Cover the basics without going overboard. Most medications have expiration dates, so you’ll need to update from time to time. Here are the most important medications to stock for emergencies:
Prescription drugs you have to take (try to get a six-month supply if possible)
Over-the-counter pain relievers
OTC anti-diarrheal meds
OTC allergy meds (if someone in the family has allergies)
Antifungal and antibacterial creams (clotrimazole, hydrocortisone, bacitracin, etc.)
Antibiotic prescription medications (ciprofloxacin, cephalexin and metronidazole) can help with infections, but it’s best to get a doctor’s advice. Antibiotics won’t help with viral outbreaks.
3. Antiseptic Alcohol
If there’s one thing you can never have too much of for pandemics, it’s antiseptic alcohol. It can help you disinfect virtually any surface, from impermeable clothing to car doors.
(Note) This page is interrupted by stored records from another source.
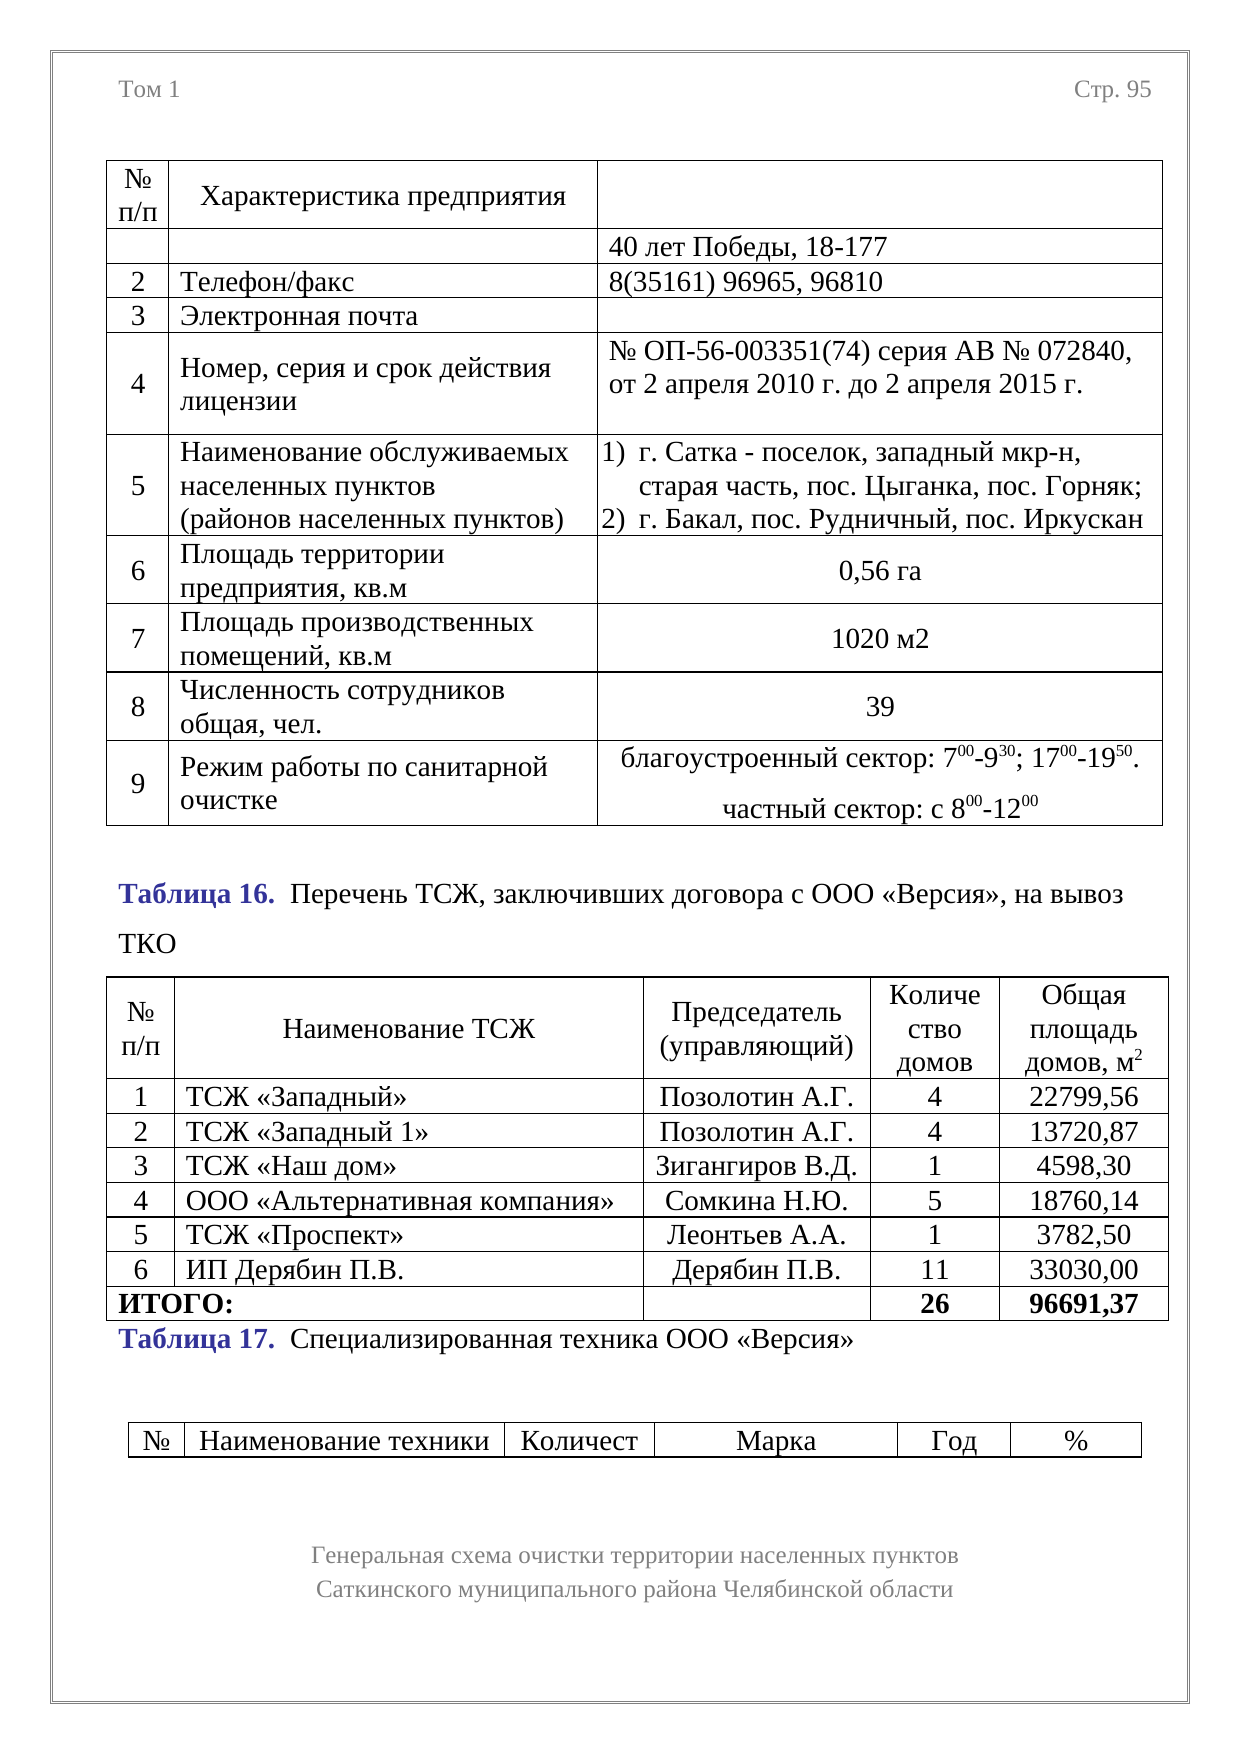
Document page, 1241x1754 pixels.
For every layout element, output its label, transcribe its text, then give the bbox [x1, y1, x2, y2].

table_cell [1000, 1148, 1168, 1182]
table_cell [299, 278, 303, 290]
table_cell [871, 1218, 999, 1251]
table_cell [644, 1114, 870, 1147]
text Таблица 17. Специализированная техника ООО «Версия» [118, 1321, 1152, 1355]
Have some spray bottles on hand to make disinfecting easy.
4. Protective Gear
Prepping for a pandemic realistically means accepting that you will probably have to leave the house eventually, such as to gather additional supplies, pay bills or seek medical treatment. To keep yourself and your family safe from the effects of viruses, stocking up on protective equipment should be a major priority:
N95 and N100 masks: These masks offer solid protection again virus particles. They will be your bread and butter during many viral outbreaks, so you want to have plenty.
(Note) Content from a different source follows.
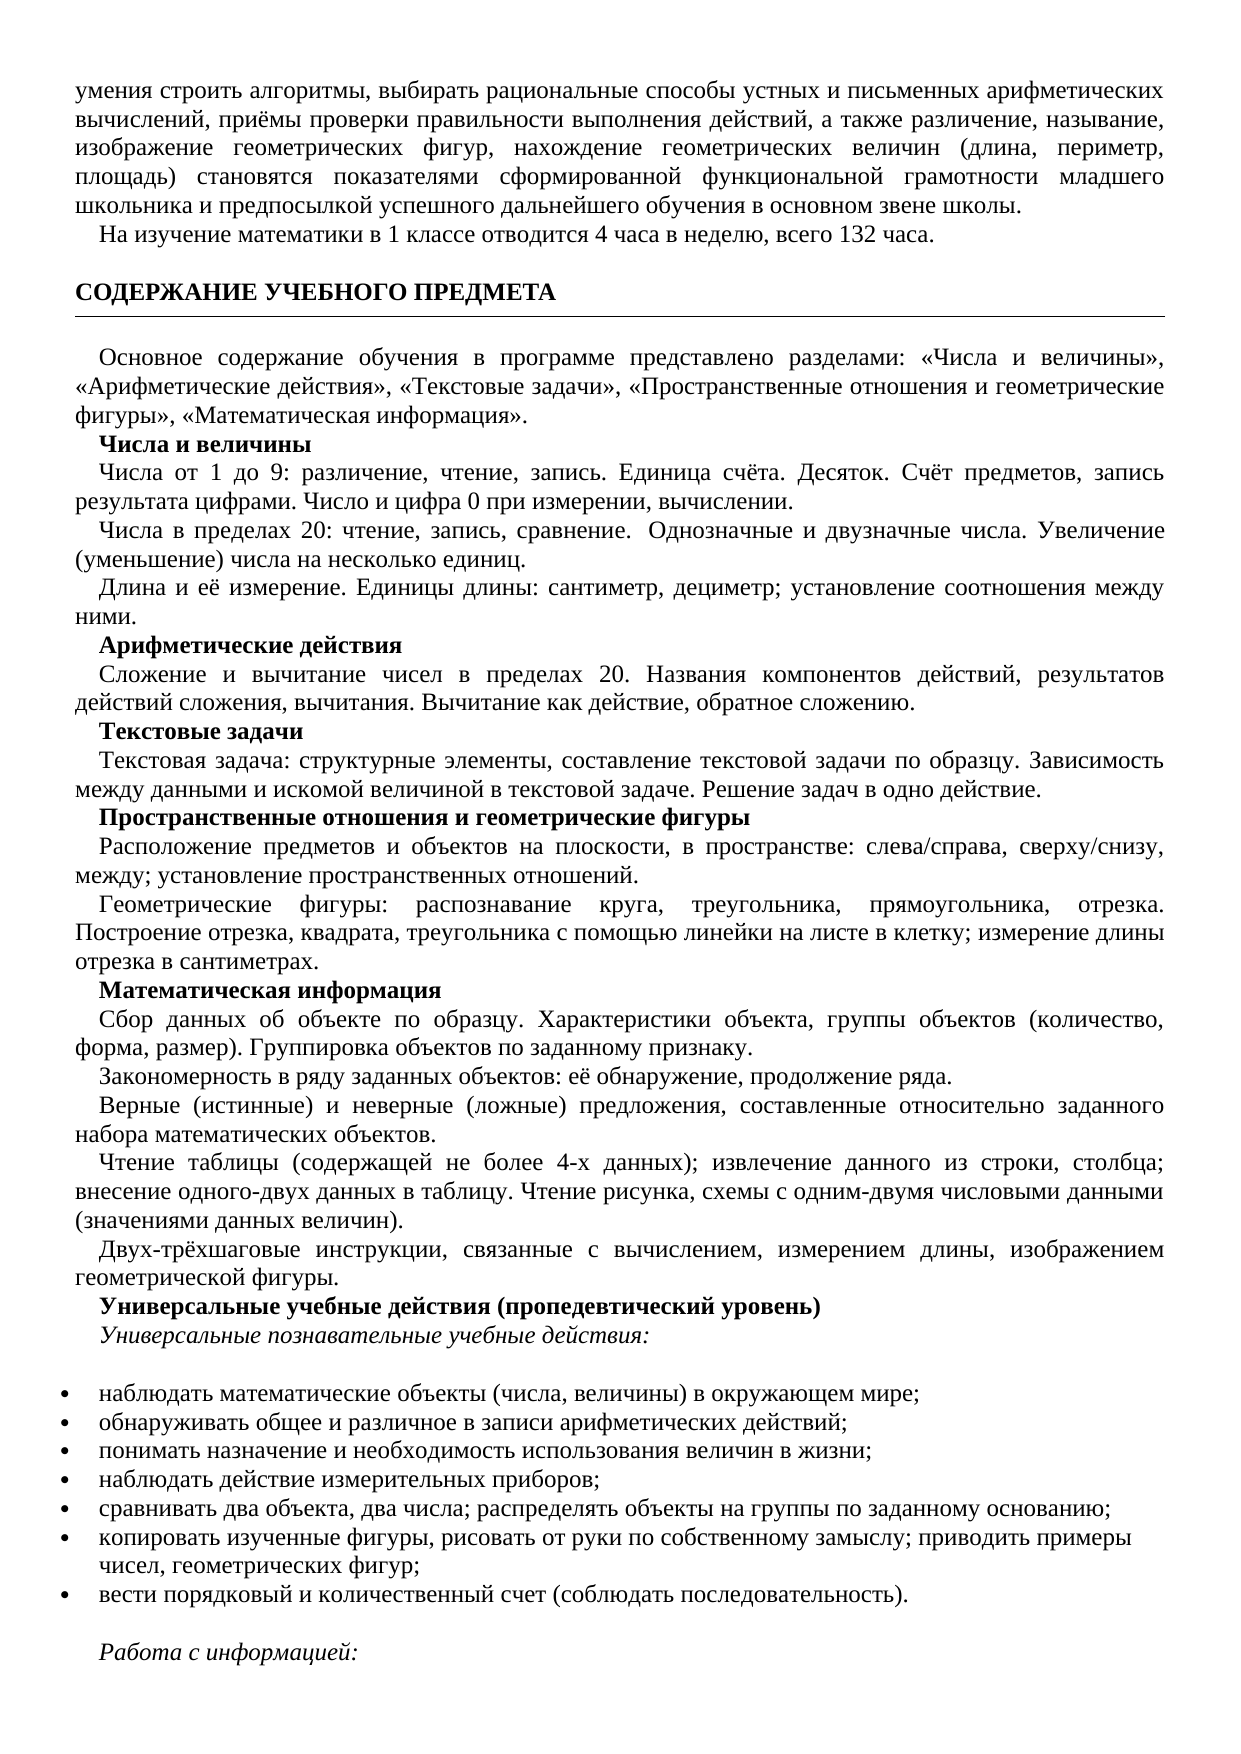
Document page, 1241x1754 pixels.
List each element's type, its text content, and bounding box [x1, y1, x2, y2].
Face shields: For a solid layer of protection against respiratory illnesses, wear a curved face shield over a mask. They can prevent almost 100% of droplets from reaching your eyes, nose and mouth.
Surgical gloves: Some viruses are transmitted primarily through cuts or absorbed through bare skin. That’s why it’s smart to have a good supply of surgical gloves on hand in your size, just in case something like Ebola ends up in the United States.
Cartridge respirators and powered air-purifying respirators: The benefit of gas masks and other cartridge respirators is that they can filter out smaller particles. PAPR masks are the ultimate in protection, but you have to buy one that fits you and use the right type of cartridge for each situation.
Hazmat suits/protective suits: Hazmat suits cover your clothing with an impermeable layer to keep viruses away from your skin. Disposable versions are cheaper and easier to replace while reusable ones are thicker and more durable.
The main difficulty in prepping for the next pandemic is that there’s no way to know what type of virus it will be. Diseases are transmitted in different ways, some via droplets and others through tiny cuts. Covering all the bases possible can make a huge difference.